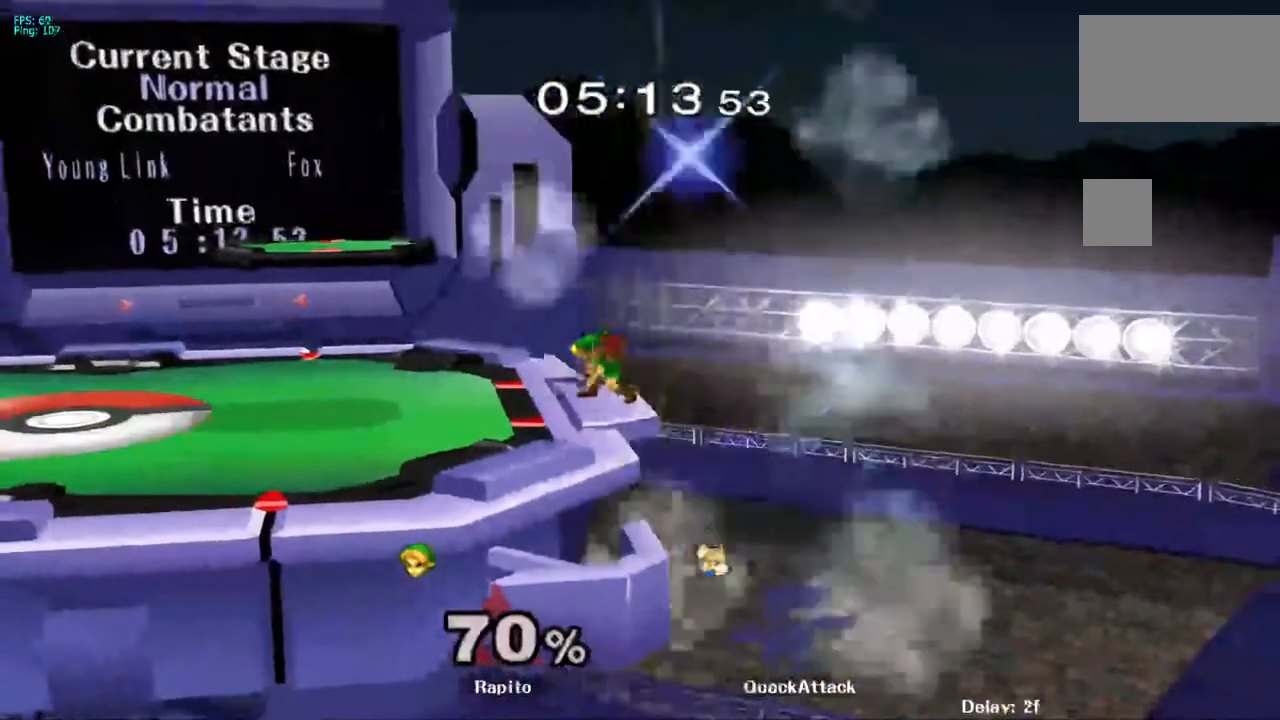
{"buttons": ["Y"], "left_stick": "left", "right_stick": "center", "events": [[233, "left_stick", "left"], [483, "Y", "down"]]}
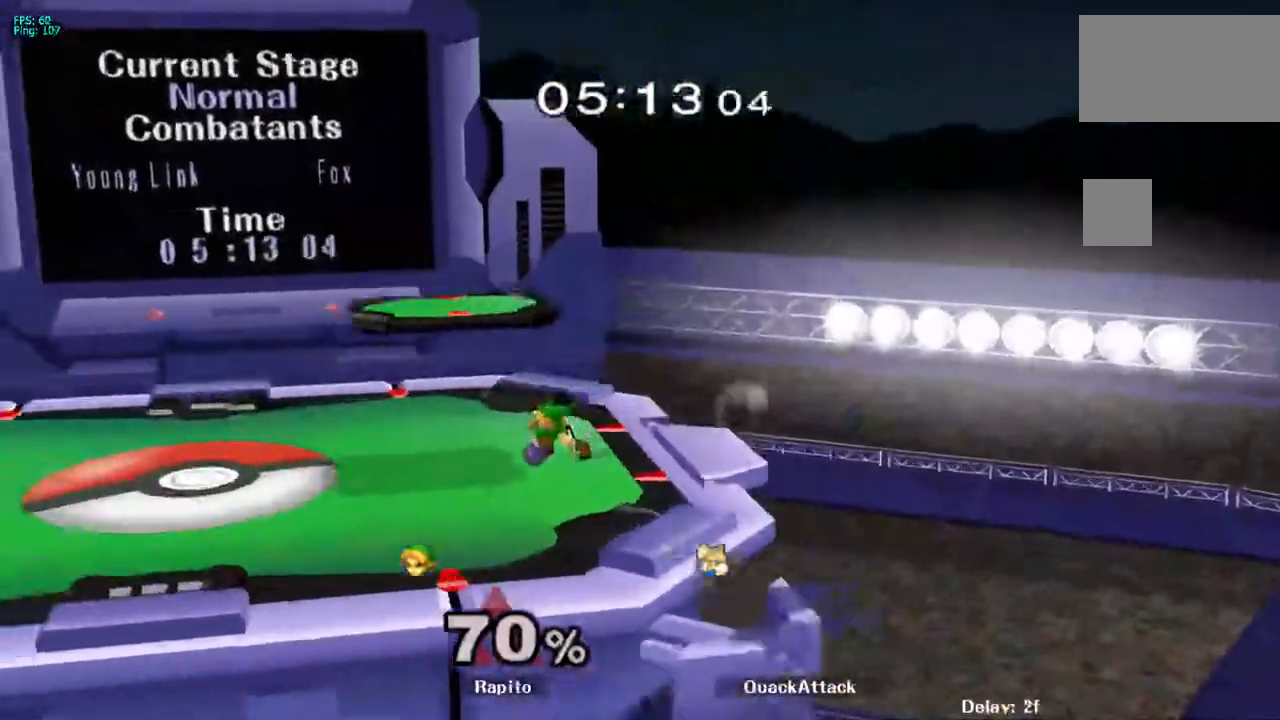
{"buttons": [], "left_stick": "center", "right_stick": "center", "events": [[67, "left_stick", "center"], [83, "Y", "up"], [233, "R1", "down"], [233, "left_stick", "down-right"], [400, "R1", "up"], [450, "left_stick", "center"]]}
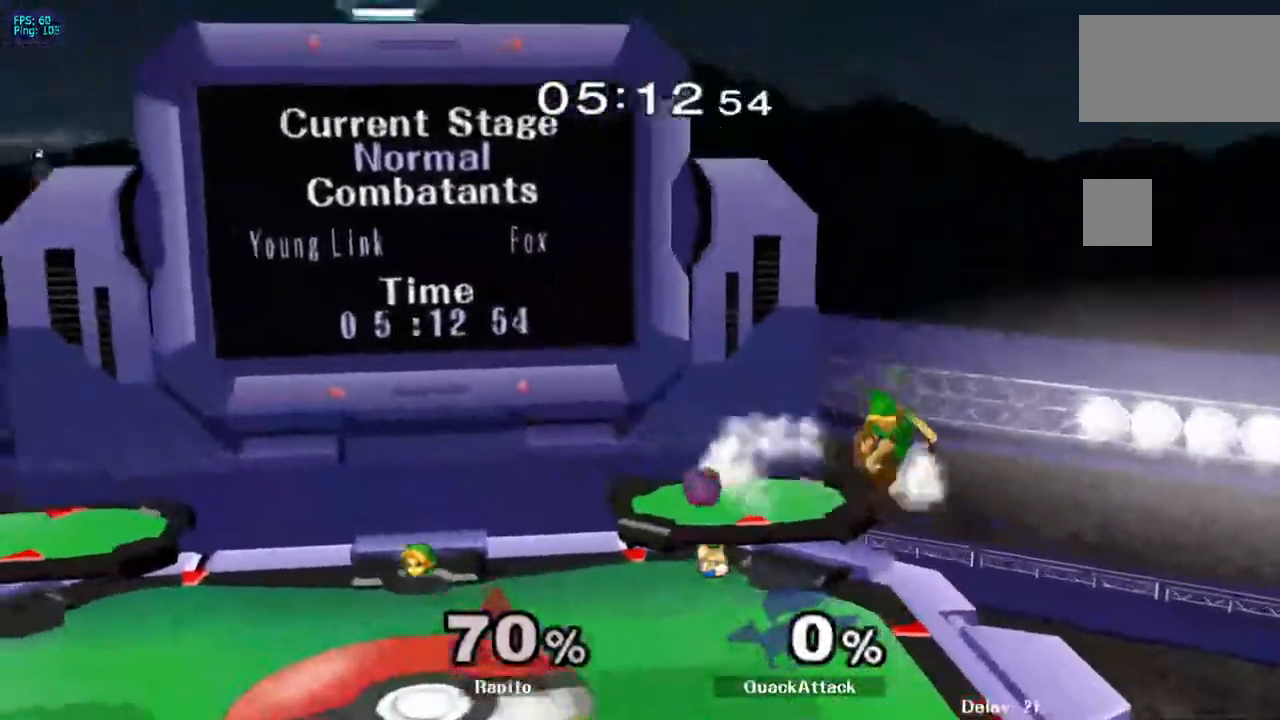
{"buttons": [], "left_stick": "center", "right_stick": "center", "events": [[17, "Y", "down"], [50, "left_stick", "down"], [100, "Y", "up"], [167, "B", "down"], [300, "left_stick", "down-left"], [383, "B", "up"], [450, "left_stick", "center"]]}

************

Exercise prompt. Excluding every picture, set down the listing exactly.

Finished task.
{"buttons": ["Y"], "left_stick": "left", "right_stick": "center", "events": [[233, "left_stick", "left"], [483, "Y", "down"]]}
{"buttons": [], "left_stick": "center", "right_stick": "center", "events": [[67, "left_stick", "center"], [83, "Y", "up"], [233, "R1", "down"], [233, "left_stick", "down-right"], [400, "R1", "up"], [450, "left_stick", "center"]]}
{"buttons": [], "left_stick": "center", "right_stick": "center", "events": [[17, "Y", "down"], [50, "left_stick", "down"], [100, "Y", "up"], [167, "B", "down"], [300, "left_stick", "down-left"], [383, "B", "up"], [450, "left_stick", "center"]]}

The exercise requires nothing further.